Ya, ya me rehago: allí he estado un mar de veces, en la Plaza de Portugal. Bajo sus árboles ideales para el ocio, hoy contemplaba ese tiro al blanco, grande como una casa de dos pisos, enorme como un asteroide circular, juguete ideal para cíclopes o titanes de cuerpos descomunales. El desafío (sólo permitido a menores, por supuesto) era patear un balón de material adherente, pegajoso como la licra, dar en el centro, y a ver quién ganaba un regalo misterioso. Tenía su grado de dificultad, y niñas y niños intentaban tres tiros para luego recomenzar la fila, y nadie acertaba, y qué griterío, y un hombre de negro, calcetas y cachucha rosadas, anteojos cubriéndole la mitad de la cara, animaba a su hijo de tres, tal vez cuatro años de edad. Se sentó a mi lado, y vaya uno a saber lo que el padre de Miká le decía con voz serena, porque su lengua estaba hecha de aplausos nunca antes vistos, ¿cómo decirlo?, porque sus palabras no se parecían a ninguna de las confusiones verbales que con los años he aprendido a descifrar en la isla de Montreal.

Hoy sé reconocer el magiar, el turco, el árabe, el ruso y en ocasiones el armenio. Dígase lo que sea, el japonés no se parece al chino, y el yidis es un alemán distinto, y enseguida fue una charla con el hombre de las calcetas rosadas. Mucho gusto, y se llamaba Dawid, otra vez mucho gusto, y él sabía que se lo preguntaría, así, con curiosidad profesional: ¿qué lengua hablaba usted con el hijo de los pelotazos?... Era el tigriña, idioma de Eritrea, familia de las gramáticas semíticas, ¿y que de dónde venía yo?, ¿yo?, de México, de la calle Colón para ser exactos, mientras Dawid no apartaba su mirada de Miká (lo sostenía a una muy prudente “distancia de rescate”, diría Samanta Swebling, la escritora argentina). Además del inglés, Dawid hablaba italiano, porque Mussolini invadió aquella región hace ya casi un siglo, se siguió de frente hasta Somalia y Etiopía, luego atacó Kenia y Sudán, y en las plazas boreales son posibles los cursos intensivos de historia universal cuando Miká seguía sin dar en el blanco con su balón adhesivo, y una de las más singulares es la Plaza d’Youville, de senderos mínimos y de otoños ideales, parecida de otro modo a la placita de la calle Palmas.
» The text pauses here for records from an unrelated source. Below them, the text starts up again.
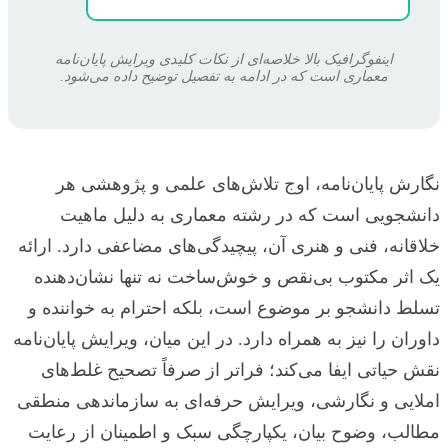
اینفوگرافیک بالا خلاصه‌ای از نکات کلیدی ویرایش پایان‌نامه
معماری است که در ادامه به تفصیل توضیح داده می‌شود.
نگارش پایان‌نامه، اوج تلاش‌های علمی و پژوهشی هر
دانشجویی است که در رشته معماری به دلیل ماهیت
خلاقانه، فنی و هنری آن، پیچیدگی‌های مضاعفی دارد. ارائه
یک اثر مکتوب بی‌نقص و خوش‌ساخت نه تنها نشان‌دهنده
تسلط دانشجو بر موضوع است، بلکه احترام به خواننده و
داوران را نیز به همراه دارد. در این میان، ویرایش پایان‌نامه
نقش حیاتی ایفا می‌کند؛ فراتر از صرفاً تصحیح غلط‌های
املایی و نگارشی، ویرایش حرفه‌ای به سازماندهی منطقی
مطالب، وضوح بیان، یکپارچگی سبک و اطمینان از رعایت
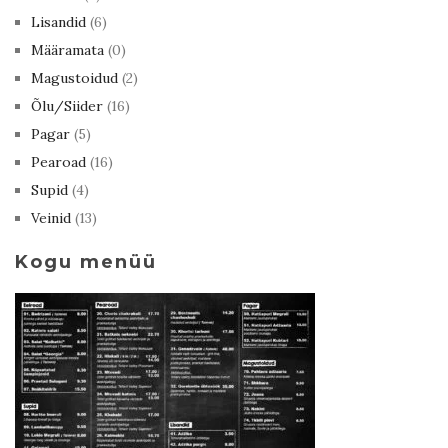
Lisandid
(6)
Määramata
(0)
Magustoidud
(2)
Õlu/Siider
(16)
Pagar
(5)
Pearoad
(16)
Supid
(4)
Veinid
(13)
Kogu menüü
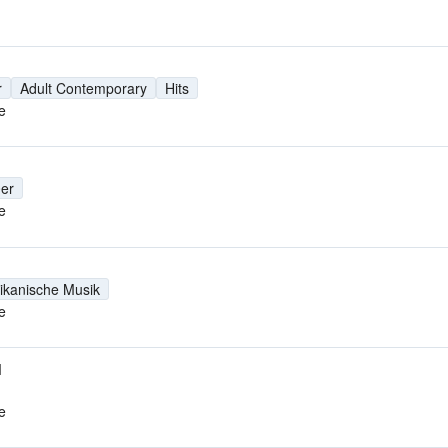
r
Adult Contemporary
Hits
e
er
e
ikanische Musik
e
M
e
Y en el último párrafo del día, dominaba el olor a chubasco en el ambiente. Breve y preciso, Dawid dijo tener primos nacidos en Estados Unidos, todos hijos de migrantes y que, en sus retornos ocasionales al país de sus padres, lamentaban no entender el tigriña, de seguro ya habían perdido Eritrea sin remedio (esto último me lo dijo en silencio). Eso nunca le sucedería a Miká, nacido aquí mismo, en el Polo Norte: cuando el niño creciera y quisiese conocer su origen, muchos años después de dar en el blanco de sus pelotazos, nadie tendría que traducirle la forma de soñar las noches en Asmara, la capital eritrea. Por uno de esos milagros tan propios del destierro, Dawid legaba su lengua para asegurar en Miká el porvenir de sus bisabuelos fallecidos, y cuando estaba por concluir que entre las y los transterrados siempre habrá padres y madres así, se desató la llovizna sobre la charla más sincera de aquellas bancas, y Tampico también comenzó a chispear en los jardines de África, quise decir, en el Portugal más nublado de todas las plazas de Montreal.